According to Bloomberg data, the 10-year yield increased by 0.05% from yesterday’s closing level to above 1.76%, the highest point since January 2020, just over a year ago.
The recent round of selling resulted from investors’ positive outlook over America’s vaccine rollout and an additional stimulus package.
Bond markets in America have headed up a global retreat in government debt since the start of the year, as investors worry that the Fed will allow the economy to heat up, with vast amounts of spending along with monetary stimulus to raise inflation.
An index of debt issued by governments in the developed world has dropped by 5% since January on a total return basis.
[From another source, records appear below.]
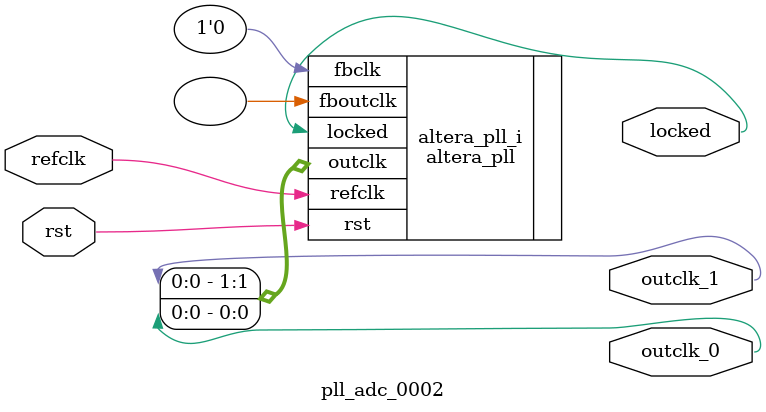
<source format=v>
`timescale 1ns/10ps
module  pll_adc_0002(

	// interface 'refclk'
	input wire refclk,

	// interface 'reset'
	input wire rst,

	// interface 'outclk0'
	output wire outclk_0,

	// interface 'outclk1'
	output wire outclk_1,

	// interface 'locked'
	output wire locked
);

	altera_pll #(
		.fractional_vco_multiplier("false"),
		.reference_clock_frequency("100.0 MHz"),
		.operation_mode("direct"),
		.number_of_clocks(2),
		.output_clock_frequency0("50.000000 MHz"),
		.phase_shift0("0 ps"),
		.duty_cycle0(50),
		.output_clock_frequency1("100.000000 MHz"),
		.phase_shift1("0 ps"),
		.duty_cycle1(50),
		.output_clock_frequency2("0 MHz"),
		.phase_shift2("0 ps"),
		.duty_cycle2(50),
		.output_clock_frequency3("0 MHz"),
		.phase_shift3("0 ps"),
		.duty_cycle3(50),
		.output_clock_frequency4("0 MHz"),
		.phase_shift4("0 ps"),
		.duty_cycle4(50),
		.output_clock_frequency5("0 MHz"),
		.phase_shift5("0 ps"),
		.duty_cycle5(50),
		.output_clock_frequency6("0 MHz"),
		.phase_shift6("0 ps"),
		.duty_cycle6(50),
		.output_clock_frequency7("0 MHz"),
		.phase_shift7("0 ps"),
		.duty_cycle7(50),
		.output_clock_frequency8("0 MHz"),
		.phase_shift8("0 ps"),
		.duty_cycle8(50),
		.output_clock_frequency9("0 MHz"),
		.phase_shift9("0 ps"),
		.duty_cycle9(50),
		.output_clock_frequency10("0 MHz"),
		.phase_shift10("0 ps"),
		.duty_cycle10(50),
		.output_clock_frequency11("0 MHz"),
		.phase_shift11("0 ps"),
		.duty_cycle11(50),
		.output_clock_frequency12("0 MHz"),
		.phase_shift12("0 ps"),
		.duty_cycle12(50),
		.output_clock_frequency13("0 MHz"),
		.phase_shift13("0 ps"),
		.duty_cycle13(50),
		.output_clock_frequency14("0 MHz"),
		.phase_shift14("0 ps"),
		.duty_cycle14(50),
		.output_clock_frequency15("0 MHz"),
		.phase_shift15("0 ps"),
		.duty_cycle15(50),
		.output_clock_frequency16("0 MHz"),
		.phase_shift16("0 ps"),
		.duty_cycle16(50),
		.output_clock_frequency17("0 MHz"),
		.phase_shift17("0 ps"),
		.duty_cycle17(50),
		.pll_type("General"),
		.pll_subtype("General")
	) altera_pll_i (
		.rst	(rst),
		.outclk	({outclk_1, outclk_0}),
		.locked	(locked),
		.fboutclk	( ),
		.fbclk	(1'b0),
		.refclk	(refclk)
	);
endmodule


</source>
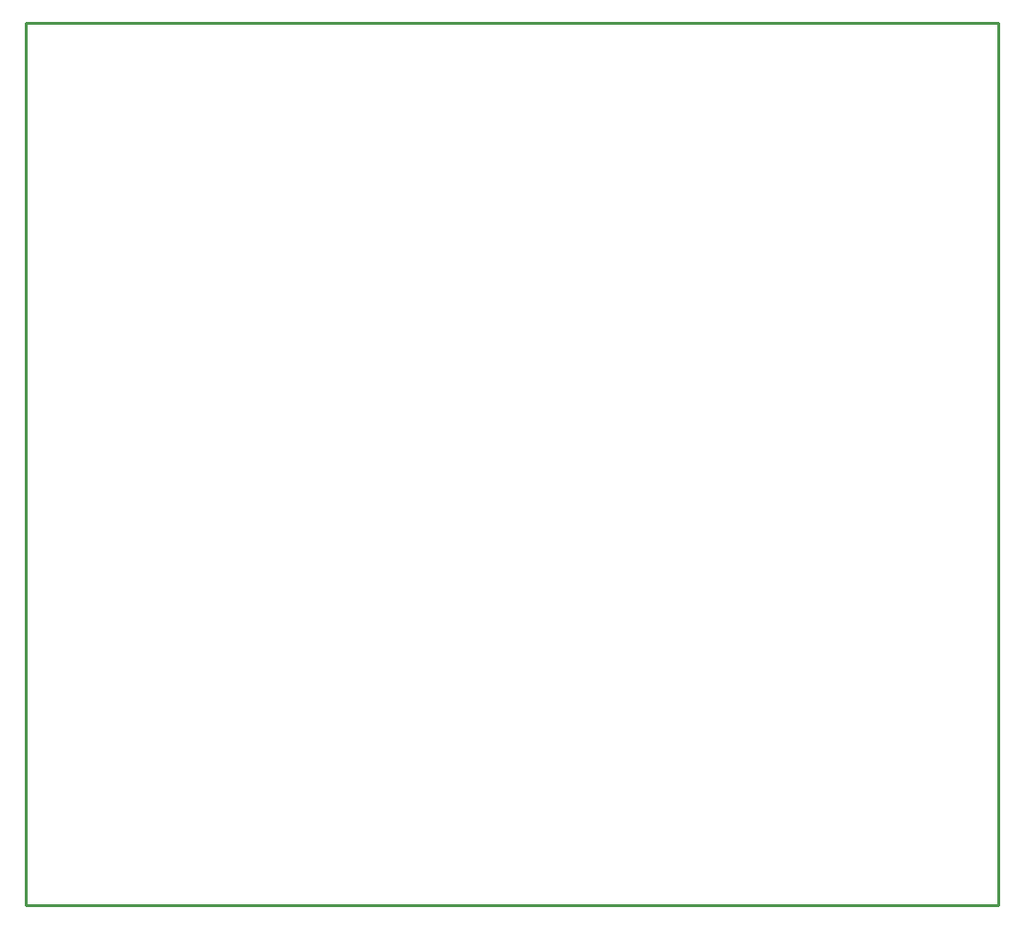
<source format=gbr>
G04 EAGLE Gerber RS-274X export*
G75*
%MOMM*%
%FSLAX34Y34*%
%LPD*%
%IN*%
%IPPOS*%
%AMOC8*
5,1,8,0,0,1.08239X$1,22.5*%
G01*
G04 Define Apertures*
%ADD10C,0.254000*%
D10*
X0Y0D02*
X863400Y0D01*
X863400Y784100D01*
X0Y784100D01*
X0Y0D01*
M02*

</source>
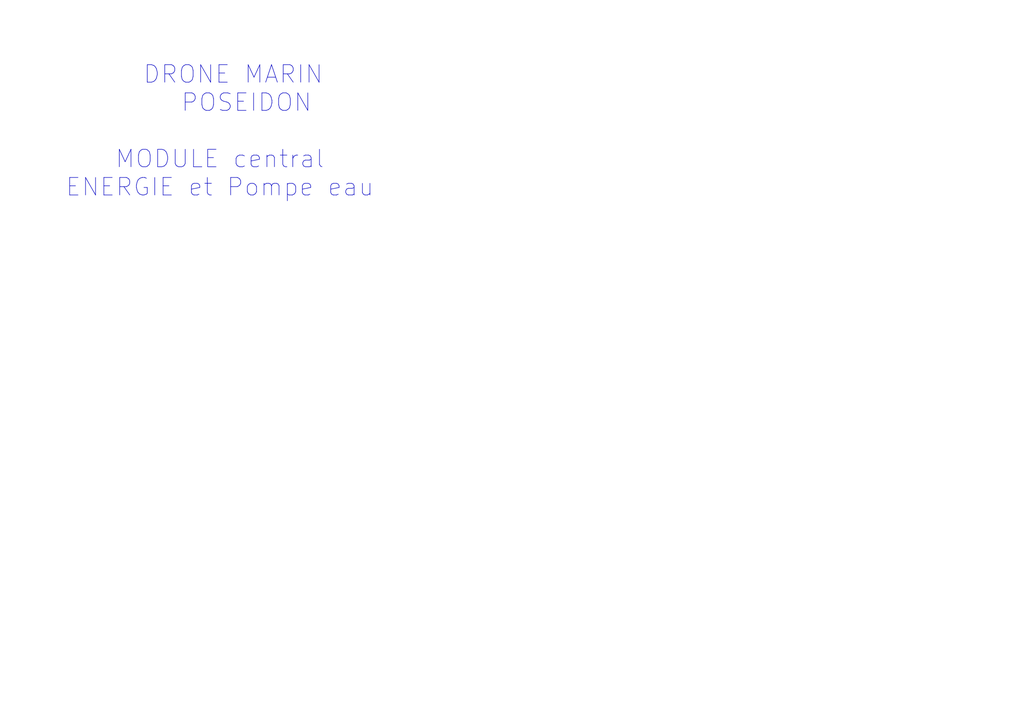
<source format=kicad_sch>
(kicad_sch
	(version 20250114)
	(generator "eeschema")
	(generator_version "9.0")
	(uuid "c281adb9-f3c3-46b6-80d4-6acd5d094119")
	(paper "A4")
	(title_block
		(date "2025-09-26")
		(rev "1.0")
		(company "Association Electromaker (yc)")
		(comment 2 "Drone marin")
	)
	(lib_symbols)
	(text "  DRONE MARIN\n    POSEIDON\n\nMODULE central\nENERGIE et Pompe eau"
		(exclude_from_sim no)
		(at 63.754 38.1 0)
		(effects
			(font
				(size 5.08 5.08)
			)
		)
		(uuid "94235e95-6b9b-43e1-81d6-47c52fbc41ad")
	)
)

</source>
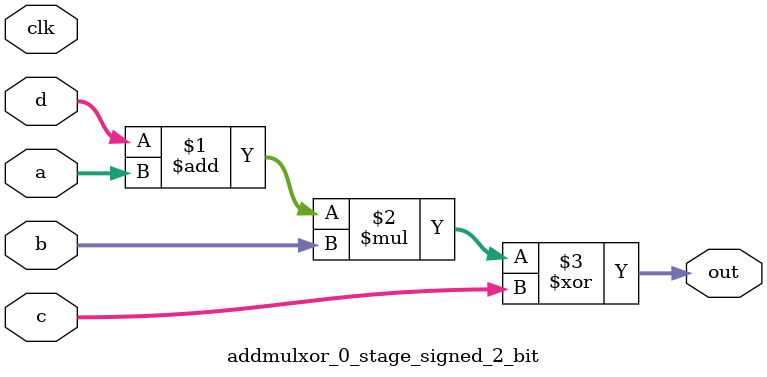
<source format=sv>
(* use_dsp = "yes" *) module addmulxor_0_stage_signed_2_bit(
	input signed [1:0] a,
	input signed [1:0] b,
	input signed [1:0] c,
	input signed [1:0] d,
	output [1:0] out,
	input clk);

	assign out = ((d + a) * b) ^ c;
endmodule

</source>
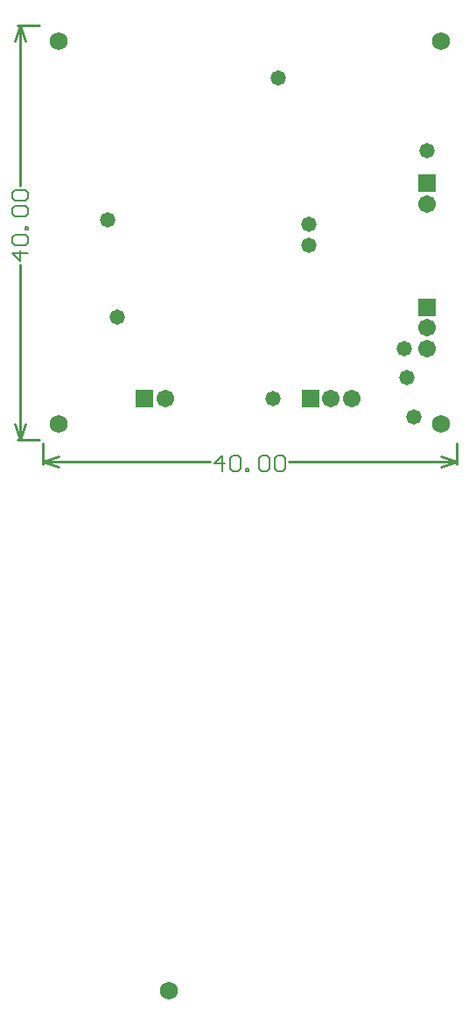
<source format=gbs>
G04*
G04 #@! TF.GenerationSoftware,Altium Limited,Altium Designer,22.1.2 (22)*
G04*
G04 Layer_Color=16711935*
%FSLAX24Y24*%
%MOIN*%
G70*
G04*
G04 #@! TF.SameCoordinates,7AB658FE-4F4A-440D-9AF7-89D71A904C7E*
G04*
G04*
G04 #@! TF.FilePolarity,Negative*
G04*
G01*
G75*
%ADD11C,0.0100*%
%ADD13C,0.0060*%
%ADD26R,0.0671X0.0671*%
%ADD27C,0.0671*%
%ADD28C,0.0680*%
%ADD29R,0.0671X0.0671*%
%ADD30C,0.0580*%
D11*
X-900Y15748D02*
X-700Y15148D01*
X-1100D02*
X-900Y15748D01*
X-1100Y600D02*
X-900Y0D01*
X-700Y600D01*
X-900Y9660D02*
Y15748D01*
Y0D02*
Y6640D01*
X-1000Y15748D02*
X-170D01*
X-1000Y0D02*
X-170D01*
X-20Y-850D02*
X580Y-650D01*
X-20Y-850D02*
X580Y-1050D01*
X15128D02*
X15728Y-850D01*
X15128Y-650D02*
X15728Y-850D01*
X-20D02*
X6340D01*
X9360D02*
X15728D01*
X-20Y-950D02*
Y-150D01*
X15728Y-950D02*
Y-150D01*
D13*
X-600Y7100D02*
X-1200D01*
X-900Y6800D01*
Y7200D01*
X-1100Y7400D02*
X-1200Y7500D01*
Y7700D01*
X-1100Y7800D01*
X-700D01*
X-600Y7700D01*
Y7500D01*
X-700Y7400D01*
X-1100D01*
X-600Y8000D02*
X-700D01*
Y8100D01*
X-600D01*
Y8000D01*
X-1100Y8500D02*
X-1200Y8600D01*
Y8800D01*
X-1100Y8900D01*
X-700D01*
X-600Y8800D01*
Y8600D01*
X-700Y8500D01*
X-1100D01*
Y9100D02*
X-1200Y9200D01*
Y9400D01*
X-1100Y9500D01*
X-700D01*
X-600Y9400D01*
Y9200D01*
X-700Y9100D01*
X-1100D01*
X6800Y-1200D02*
Y-600D01*
X6500Y-900D01*
X6900D01*
X7100Y-700D02*
X7200Y-600D01*
X7400D01*
X7500Y-700D01*
Y-1100D01*
X7400Y-1200D01*
X7200D01*
X7100Y-1100D01*
Y-700D01*
X7700Y-1200D02*
Y-1100D01*
X7800D01*
Y-1200D01*
X7700D01*
X8200Y-700D02*
X8300Y-600D01*
X8500D01*
X8600Y-700D01*
Y-1100D01*
X8500Y-1200D01*
X8300D01*
X8200Y-1100D01*
Y-700D01*
X8800D02*
X8900Y-600D01*
X9100D01*
X9200Y-700D01*
Y-1100D01*
X9100Y-1200D01*
X8900D01*
X8800Y-1100D01*
Y-700D01*
D26*
X14600Y5037D02*
D03*
X14608Y9744D02*
D03*
D27*
X14600Y4250D02*
D03*
Y3463D02*
D03*
X14608Y8956D02*
D03*
X11737Y1550D02*
D03*
X10950D02*
D03*
X4644D02*
D03*
D28*
X15159Y591D02*
D03*
X591Y15159D02*
D03*
X15159D02*
D03*
X591Y591D02*
D03*
X4764Y-20976D02*
D03*
D29*
X10163Y1550D02*
D03*
X3856D02*
D03*
D30*
X13750Y3450D02*
D03*
X14100Y850D02*
D03*
X2800Y4650D02*
D03*
X10100Y7400D02*
D03*
Y8200D02*
D03*
X13850Y2350D02*
D03*
X8950Y13750D02*
D03*
X14600Y11000D02*
D03*
X8750Y1550D02*
D03*
X2450Y8350D02*
D03*
M02*

</source>
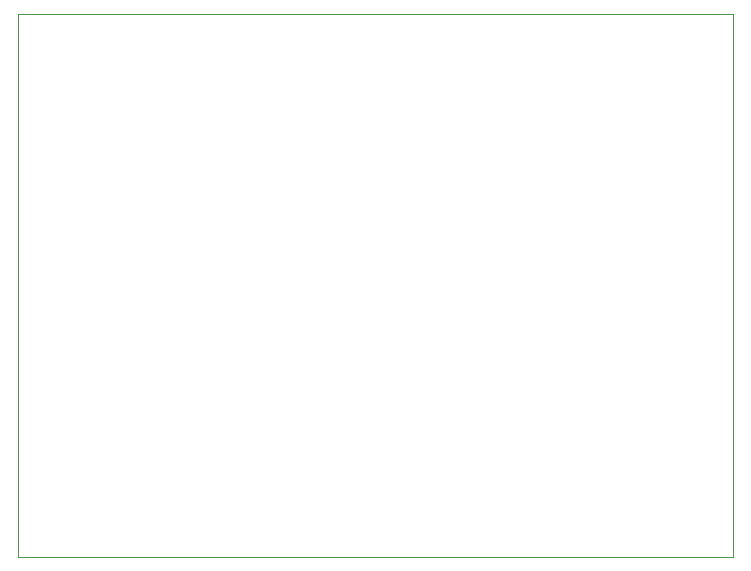
<source format=gbr>
%TF.GenerationSoftware,KiCad,Pcbnew,5.1.8-db9833491~88~ubuntu20.04.1*%
%TF.CreationDate,2021-01-09T17:29:30-05:00*%
%TF.ProjectId,julia_v2.1.0.0,6a756c69-615f-4763-922e-312e302e302e,rev?*%
%TF.SameCoordinates,Original*%
%TF.FileFunction,Profile,NP*%
%FSLAX46Y46*%
G04 Gerber Fmt 4.6, Leading zero omitted, Abs format (unit mm)*
G04 Created by KiCad (PCBNEW 5.1.8-db9833491~88~ubuntu20.04.1) date 2021-01-09 17:29:30*
%MOMM*%
%LPD*%
G01*
G04 APERTURE LIST*
%TA.AperFunction,Profile*%
%ADD10C,0.050000*%
%TD*%
G04 APERTURE END LIST*
D10*
X138900000Y-132800000D02*
X78400000Y-132800000D01*
X138900000Y-86800000D02*
X138900000Y-132800000D01*
X78400000Y-86800000D02*
X138900000Y-86800000D01*
X78400000Y-132800000D02*
X78400000Y-86800000D01*
M02*

</source>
Joe Biden said on Monday that by the middle of April 90% of adults would have access to a vaccine at a site within 5 miles of their home address. The President will also travel to the state of Pennsylvania on Wednesday to set out plans for a $3tn stimulus package, following his $1.9trn stimulus payment to citizens this month.
Rupert Thompson, chief investment officer at wealth manager Kingswood, said the “massive” scale of stimulus in the US and globally has caused “considerable nervousness over inflation and has been behind the recent sell-off in government bonds”.